Response to Questions:
-
The feature dimension of the low-level image features after the convolutional layer is 384. This matches the dimensionality of the high-level features, facilitating the application of multi-level deformable attention.
-
As addressed in the response to weakness 2, we will correct the label in Figure 2 to 'Anchor Point Decoder'.
-
We performed an ablation study regarding the Plücker coordinates. The PSNR result without Plücker coordinates was 20.64, compared to 20.73 with the full model. These coordinates assist the model in learning camera directions, contributing to improved performance.
-
During training, the typical number of sparse tokens is 4k, while during inference, this number is 16k. A higher number of tokens during training significantly increases memory consumption. Thanks to the 3D RoPE, our model can efficiently handle more tokens during inference to capture finer details. However, we observed that excessive tokens with a simple model might introduce artifacts or 'floaters'.
-
Your understanding is correct. The proposal anchor points are upsampled to a 128³ grid. Active points are then converted into tokens for the Reconstruction Transformer, with a maximum sequence length of 4k during training.

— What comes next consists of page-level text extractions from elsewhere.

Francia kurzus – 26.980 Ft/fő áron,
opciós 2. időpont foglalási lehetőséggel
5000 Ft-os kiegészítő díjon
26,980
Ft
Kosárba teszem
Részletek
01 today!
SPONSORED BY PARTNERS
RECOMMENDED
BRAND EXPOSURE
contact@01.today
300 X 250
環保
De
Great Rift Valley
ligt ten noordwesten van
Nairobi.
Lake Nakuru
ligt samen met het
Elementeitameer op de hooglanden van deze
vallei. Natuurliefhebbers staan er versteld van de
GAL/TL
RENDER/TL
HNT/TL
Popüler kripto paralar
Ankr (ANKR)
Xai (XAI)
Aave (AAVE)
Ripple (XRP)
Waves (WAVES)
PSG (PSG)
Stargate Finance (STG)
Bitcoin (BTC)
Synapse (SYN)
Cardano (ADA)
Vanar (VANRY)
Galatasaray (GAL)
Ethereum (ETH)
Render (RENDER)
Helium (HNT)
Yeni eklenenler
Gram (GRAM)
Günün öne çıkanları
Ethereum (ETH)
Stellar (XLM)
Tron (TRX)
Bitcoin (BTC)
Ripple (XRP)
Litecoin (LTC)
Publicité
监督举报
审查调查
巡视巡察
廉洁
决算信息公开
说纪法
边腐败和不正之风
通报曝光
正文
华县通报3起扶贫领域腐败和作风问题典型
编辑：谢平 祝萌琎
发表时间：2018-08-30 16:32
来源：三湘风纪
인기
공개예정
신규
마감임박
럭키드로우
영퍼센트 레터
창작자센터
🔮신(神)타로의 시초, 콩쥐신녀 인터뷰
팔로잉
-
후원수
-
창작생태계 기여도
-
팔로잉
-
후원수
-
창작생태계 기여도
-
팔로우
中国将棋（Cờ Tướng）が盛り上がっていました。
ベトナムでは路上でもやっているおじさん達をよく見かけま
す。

We hope these clarifications address the reviewer's concerns and provide a clearer understanding of our work. Thank you again for the valuable feedback.
We sincerely thank the reviewers for their feedback and valuable comments on our work. As suggested by Reviewer hKRc, we have further compared the mesh extraction of our method with other baseline methods. The detailed comparison is provided in the attached one-page PDF file. Additionally, following the suggestion of Reviewer DmmG, we have added a qualitative visualization demonstrating how deformable attention responds to pose noise.
The paper received mixed reviews. On the positive side:
- Novel architecture (reviewer DmmG)
- Very strong performance (reviewers DmmG, 7HGK)
- More robust to a varying number of views (reviewer DmmG)
- Less memory consumption (reviewers hKRc, 7HGK)
The AC read through all rebuttal posts and finds that the authors did a very good job at resolving the questions by providing the necessary experiments. The AC also checked the paper and finds that it is well written.
Regarding reviewer hKRc, the question about occlusions after the rebuttal is not clear to the AC. The second point of criticism about novelty is unprecise - as reviewer DmmG mentions, the deformable attention is not novel by itself but has not been used for these types of models. Thus, designing an architecture and demonstrating the strong performance can be considered an important insight for the community. The usefulness of using deformable attention can be seen in the response to DmmG. Reviewer 7HGK in the discussion confirmed that the rebuttal addressed the concerns, even for the InstantMesh comparison that seemed to be the main point of criticism.
A comparison to GRM should not be held against this paper, as this is concurrent (unpublished) work.
Due to the strong performance and interesting contributions for the community, the AC decided to follow reviewer DmmG and recommends to accept the paper.